• [PAGE EXTRACT]:
The Android software stack is a highly structured, multi-layered architecture designed to support a vast ecosystem of mobile devices. Understanding this stack is the most fundamental prerequisite for any AOSP developer, as it defines how high-level Java/Kotlin code eventually interacts with the underlying silicon.
Android is built upon five primary layers. Let us explore each layer from the bottom up.
1. The Linux Kernel
At the very bottom of the Android software stack lies the Linux kernel. Android relies on Linux for core system services:
- Hardware Drivers: Display, camera, Bluetooth, audio, and memory flash drivers.
- Memory Management: Allocating RAM and handling out-of-memory (OOM) situations.
- Process Management: Scheduling CPU time across thousands of threads.
- Security: Utilizing Linux user permissions and SELinux for strict access control.
- Power Management: Handling device sleep states and wakelocks to preserve battery life.
The kernel acts as an abstraction layer between the device hardware and the rest of the software stack.
You can inspect the running kernel version and build date via ADB:
adb shell uname -a
2. Hardware Abstraction Layer (HAL)
Directly above the kernel sits the Hardware Abstraction Layer (HAL). The HAL provides standard interfaces that expose device hardware capabilities to the higher-level Java API framework.
- Why it exists: Hardware manufacturers (like Qualcomm, Samsung, or Sony) have proprietary ways of driving their specific hardware. The HAL standardizes these operations.
- How it works: The HAL consists of multiple library modules. When the Android framework makes a request (like "turn on the camera"), it calls the camera HAL API. The HAL module then translates this standard command into the proprietary instructions required by the specific kernel driver.
- HIDL/AIDL: In modern Android (post-Project Treble), HALs run in separate processes and communicate with the framework via Binder IPC using HIDL or AIDL definitions.
// Example: A simplified AIDL HAL definition for a Vibrator
package android.hardware.vibrator;
@VintfStability
interface IVibrator {
void on(int timeoutMs);
void off();
}
3. Native C/C++ Libraries and Android Runtime
This layer provides the core environment required to execute applications and fundamental system services.

• [ACTIVITY LIST]:
**1)** According to the Android software stack text, what does Android use for strict access control?
**2)** Rewrite the Android software stack text from "- How it works: The" up to and including "fundamental system services.", replacing "proprietary" with "vendor-specific".
**3)** List the core system services that, according to the Android software stack text, Android relies on the Linux kernel to provide.
None of the data is needed for this work.

• [SOURCE DATA]:
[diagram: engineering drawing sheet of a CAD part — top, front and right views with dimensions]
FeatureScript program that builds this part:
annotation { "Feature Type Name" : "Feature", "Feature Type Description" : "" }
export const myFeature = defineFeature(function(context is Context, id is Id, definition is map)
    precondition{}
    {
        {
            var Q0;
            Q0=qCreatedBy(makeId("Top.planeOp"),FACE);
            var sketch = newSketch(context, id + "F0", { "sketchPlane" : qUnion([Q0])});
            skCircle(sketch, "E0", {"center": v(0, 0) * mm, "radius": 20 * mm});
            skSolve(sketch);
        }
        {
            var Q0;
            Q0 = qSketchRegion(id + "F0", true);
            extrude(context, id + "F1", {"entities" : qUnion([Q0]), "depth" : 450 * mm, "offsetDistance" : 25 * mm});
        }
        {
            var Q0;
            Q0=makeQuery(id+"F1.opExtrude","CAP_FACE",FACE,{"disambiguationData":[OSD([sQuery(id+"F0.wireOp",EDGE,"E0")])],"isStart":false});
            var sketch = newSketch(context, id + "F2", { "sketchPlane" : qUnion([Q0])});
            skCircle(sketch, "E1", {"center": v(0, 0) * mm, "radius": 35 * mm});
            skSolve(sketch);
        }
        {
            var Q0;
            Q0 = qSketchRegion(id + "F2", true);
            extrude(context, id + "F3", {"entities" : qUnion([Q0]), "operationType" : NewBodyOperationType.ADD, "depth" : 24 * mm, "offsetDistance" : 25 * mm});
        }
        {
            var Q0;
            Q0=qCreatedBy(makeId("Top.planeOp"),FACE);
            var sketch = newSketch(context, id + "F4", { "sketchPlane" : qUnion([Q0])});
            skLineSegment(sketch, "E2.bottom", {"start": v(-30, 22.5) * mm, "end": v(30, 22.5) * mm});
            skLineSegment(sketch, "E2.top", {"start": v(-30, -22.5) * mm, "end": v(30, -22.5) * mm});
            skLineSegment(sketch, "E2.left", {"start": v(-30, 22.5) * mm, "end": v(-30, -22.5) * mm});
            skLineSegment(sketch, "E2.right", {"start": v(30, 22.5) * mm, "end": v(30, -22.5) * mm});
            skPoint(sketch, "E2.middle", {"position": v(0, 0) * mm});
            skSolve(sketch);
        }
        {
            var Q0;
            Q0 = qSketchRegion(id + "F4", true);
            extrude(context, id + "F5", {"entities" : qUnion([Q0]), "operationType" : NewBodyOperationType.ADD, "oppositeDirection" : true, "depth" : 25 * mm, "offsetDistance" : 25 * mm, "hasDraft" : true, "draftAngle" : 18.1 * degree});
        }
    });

• [RESULTS FOR EACH TASK]:
**1)** Linux user permissions and SELinux.

**2)**
- How it works: The HAL consists of multiple library modules. When the Android framework makes a request (like "turn on the camera"), it calls the camera HAL API. The HAL module then translates this standard command into the vendor-specific instructions required by the specific kernel driver.
- HIDL/AIDL: In modern Android (post-Project Treble), HALs run in separate processes and communicate with the framework via Binder IPC using HIDL or AIDL definitions.
// Example: A simplified AIDL HAL definition for a Vibrator
package android.hardware.vibrator;
@VintfStability
interface IVibrator {
void on(int timeoutMs);
void off();
}
3. Native C/C++ Libraries and Android Runtime
This layer provides the core environment required to execute applications and fundamental system services.

**3)** Hardware Drivers, Memory Management, Process Management, Security, Power Management